Early indications have shown that yields of some crops are not as poor as was to be expected after such a wet growing season. Robust fungicide and growth regulator strategies have paid off and most crops are still standing, but only just.
While it was looking like a late harvest, crops have turned quickly and are ripening fast. This is surprising as good weather is a scarce commodity and heavy rain has been falling regularly, making any harvesting a stop, start affair. Winter wheat and winter oats are sprayed off and we are working our way through the spring barley, mindful of the weather. I don’t want to get too far ahead of the combines.
Ground conditions are deteriorating slowly; thankfully one of the New Holland combines has a 4wd system. This helps to keep the combine moving through the softer patches and doesn’t allow it to create ruts as easily as the other combine when traction is lost. Soil structure damage is inevitable though; my aim will be to minimise this damage as prevention will be impossible.
Cultivation will be difficult on heavier land if the weather does not improve. Oilseed rape planting will be dependant on the weather for the remainder of August.

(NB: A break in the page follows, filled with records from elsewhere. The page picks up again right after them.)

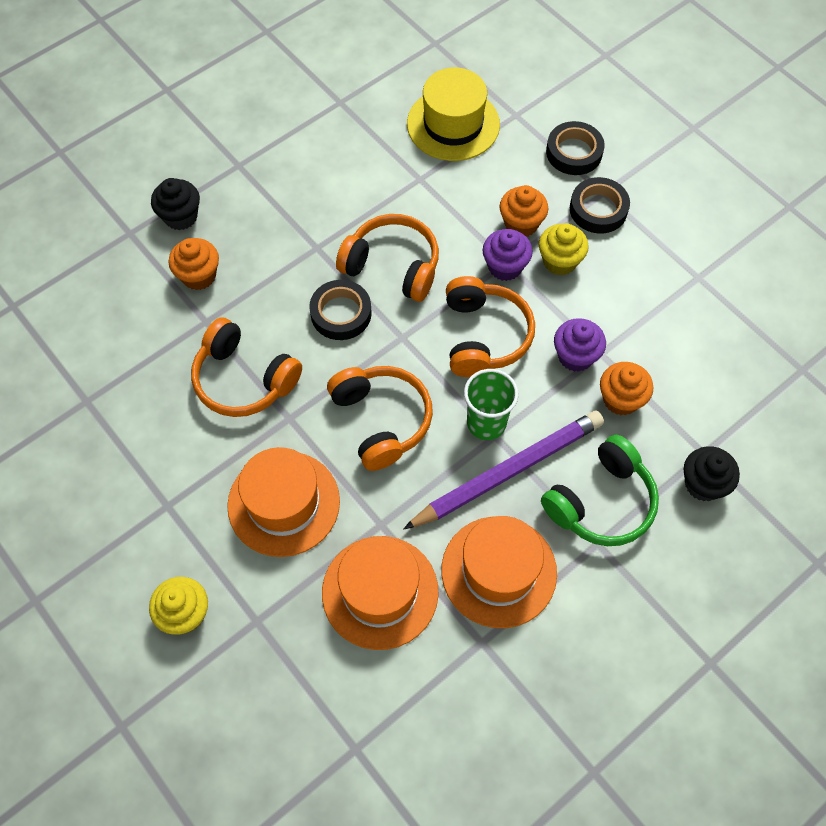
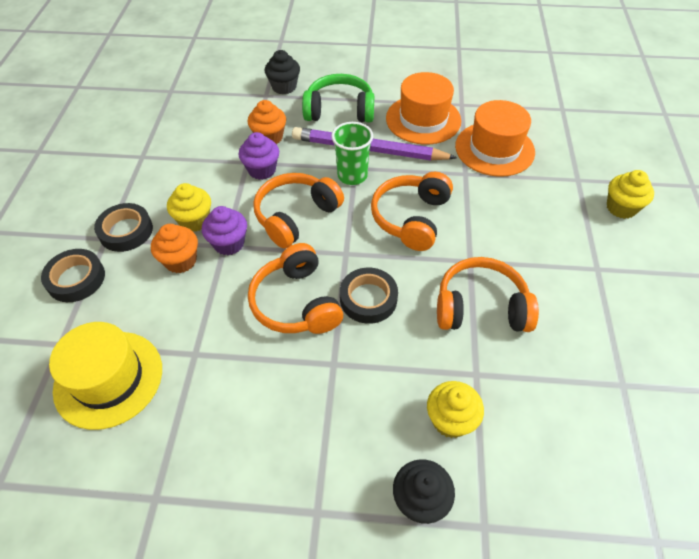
camera: 135 degrees left, 10 degrees down
(199, 276) = (450, 420): orange cupcake -> yellow cupcake
(244, 379) = (481, 307): orange headphones -> orange headphones turned 75 degrees counterclockwise
(283, 503) = (515, 219): orange hat -> none

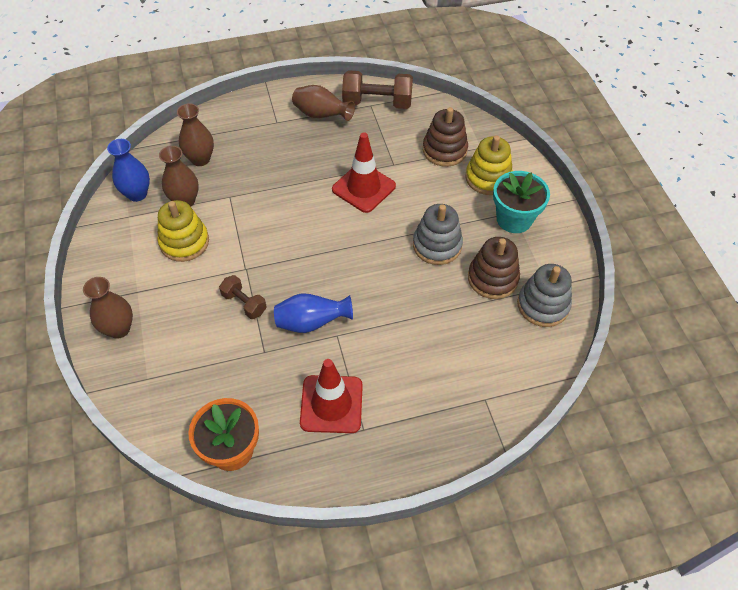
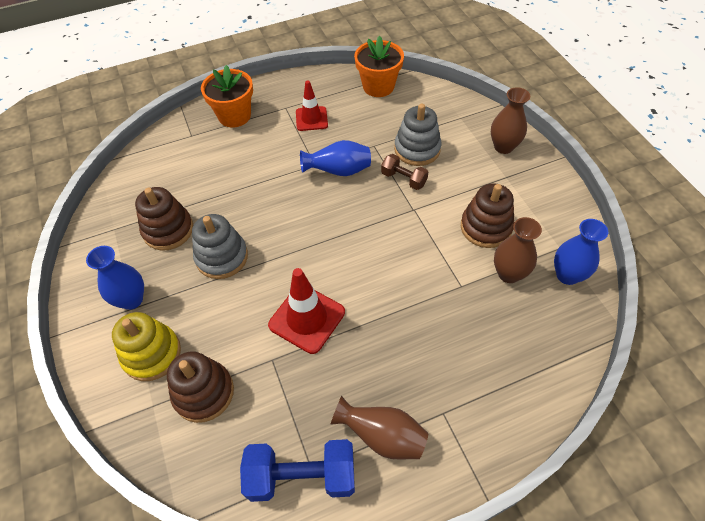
camera: 175 degrees right, 0 degrees up
(184, 242) = (486, 227): yellow stacking toy -> brown stacking toy
(200, 159) = (519, 333): brown vase -> none
(331, 404) = (311, 119): red traffic cone -> red traffic cone, size x0.66
(377, 103) = (302, 476): brown dumbbell -> blue dumbbell
(431, 424) = (234, 116): none -> orange flower pot
(514, 219) = (131, 299): turquoise flower pot -> blue vase
(543, 305) = (124, 211): grey stacking toy -> grey stacking toy (417, 149)

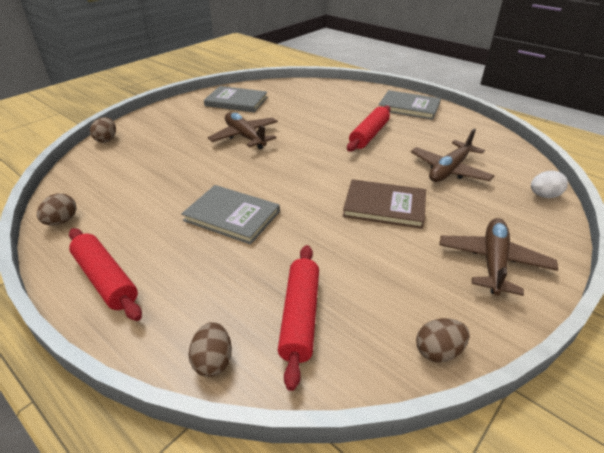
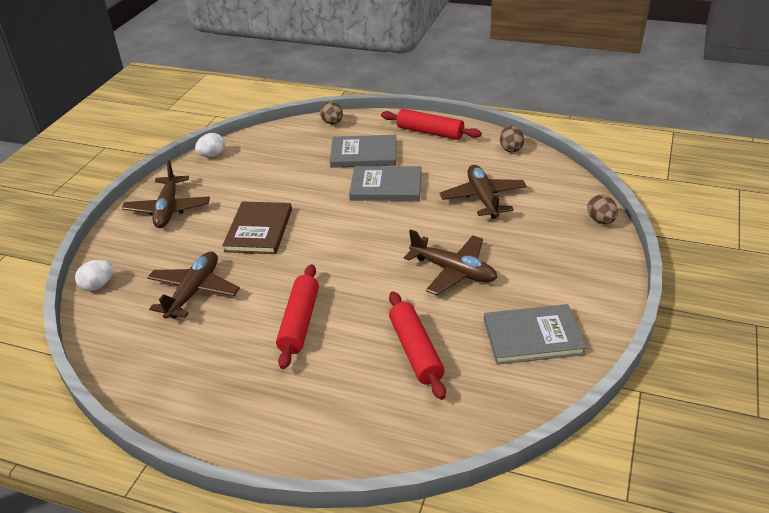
camera: 160 degrees right, 0 degrees up
(161, 178) = (483, 198): none -> brown plane
(300, 317) = (296, 148): red rolling pin -> red rolling pin (416, 351)
(384, 206) = (259, 230): brown book -> brown book turned 75 degrees counterclockwise
(409, 107) = (252, 413): grey book -> grey book (364, 154)
(438, 351) = (212, 155): brown egg -> white egg

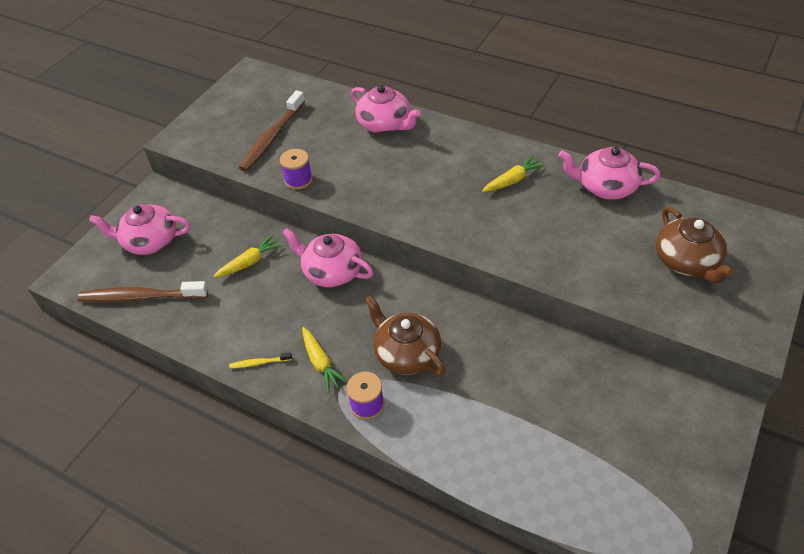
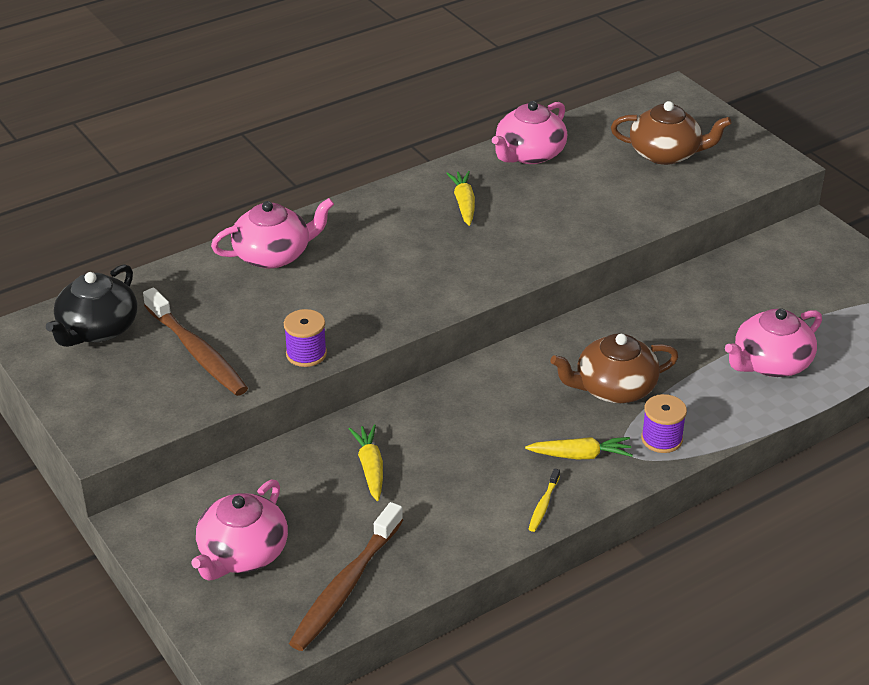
camera: 65 degrees left, 10 degrees down
(268, 94) = (97, 329): none -> black teapot
(332, 271) = (447, 404): pink teapot -> pink teapot (770, 363)

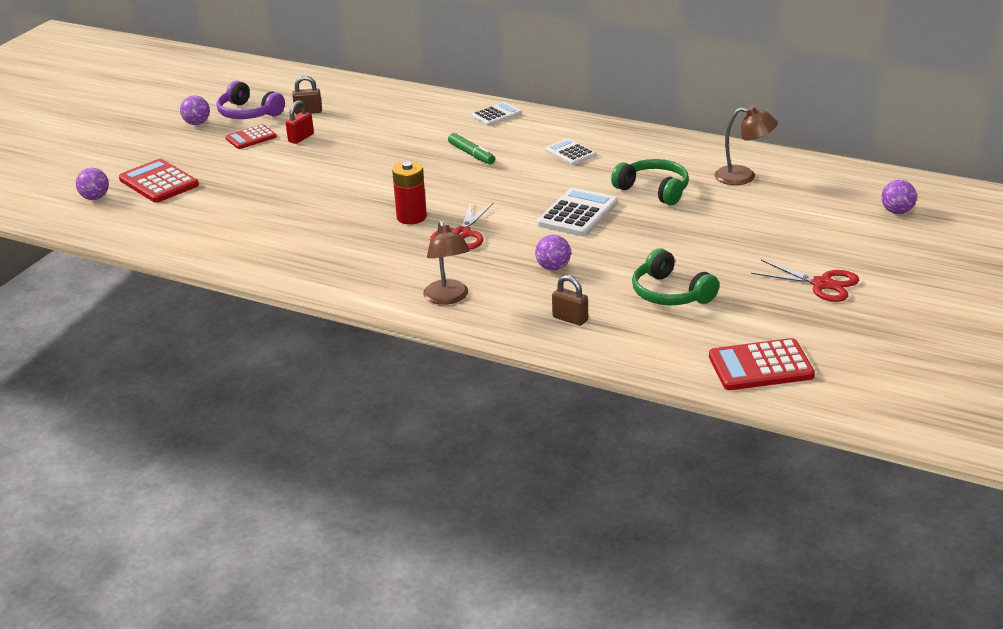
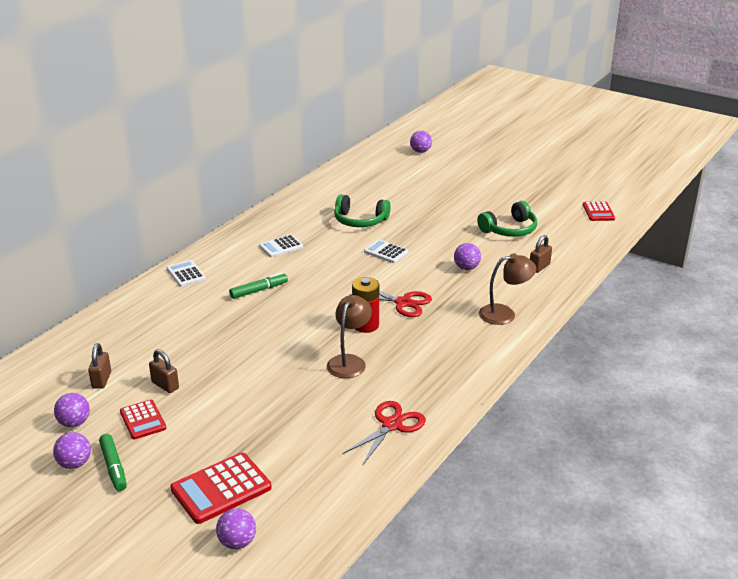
camera: 85 degrees left, 0 degrees up
(191, 138) = (114, 467): none -> green marker
(248, 113) = (74, 423): purple headphones -> purple ball
(301, 138) = (165, 385): red padlock -> brown padlock
(577, 214) = (386, 252): white calculator -> white calculator, size x0.63
(654, 190) = (360, 220): green headphones -> green headphones turned 120 degrees counterclockwise
(744, 177) = (353, 188): brown lamp -> brown lamp (349, 361)
(760, 366) = (598, 212): red calculator -> red calculator, size x0.63
(822, 284) = (505, 183): red scissors -> red scissors (392, 425)

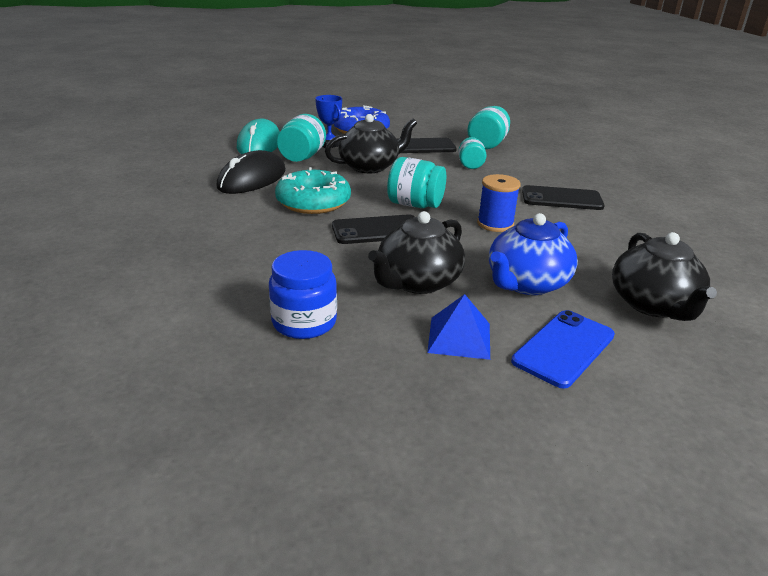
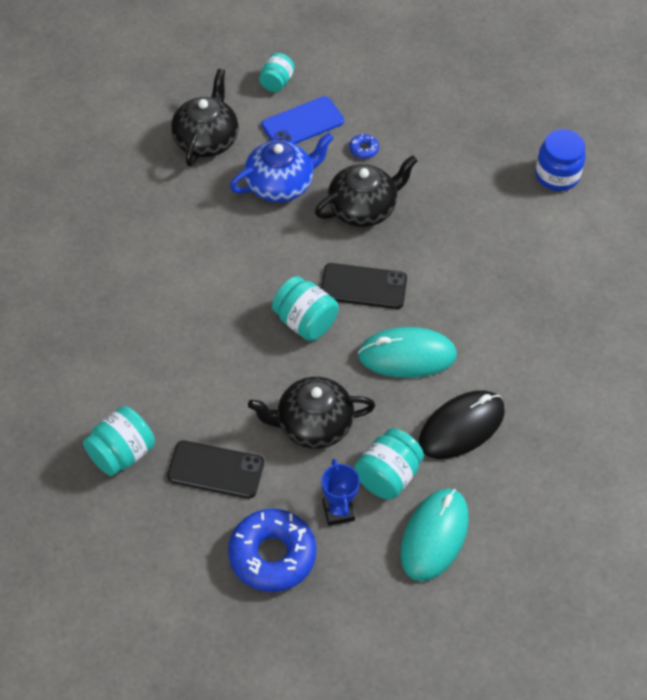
camera: 160 degrees left, 25 degrees up
(304, 322) = (461, 190): blue jar -> blue jar (557, 175)
(313, 202) = (407, 355): turquoise donut -> turquoise mouse
(459, 337) = (363, 149): blue pyramid -> blue donut
(470, 165) = (187, 397): turquoise jar -> turquoise jar (276, 82)
(495, 224) = (247, 267): blue spool -> none
(561, 199) = (144, 293): black phone -> none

The combination of wet soils and high slug pressure make it increasingly unlikely that it will be sown at the ideal timing; a wait and see approach will prevail. If this proves impossible, winter oats will be sown instead.
I also had a visit from my counterpart in Northern Ireland, Allan Chambers, and The Ulster Arable Society. It’s great to meet arable farmers from other areas and discuss the issues which we all face. Their gift of a bottle of Bushmills 10-year-old whiskey may be needed before the harvest ends, solely for medicinal purposes.
Philip Reck manages 1,050ha of light to medium loams within 20 miles of Enniscorthy, Co Wexford, Ireland. Cropping is cereals and oilseed rape, all min-till established.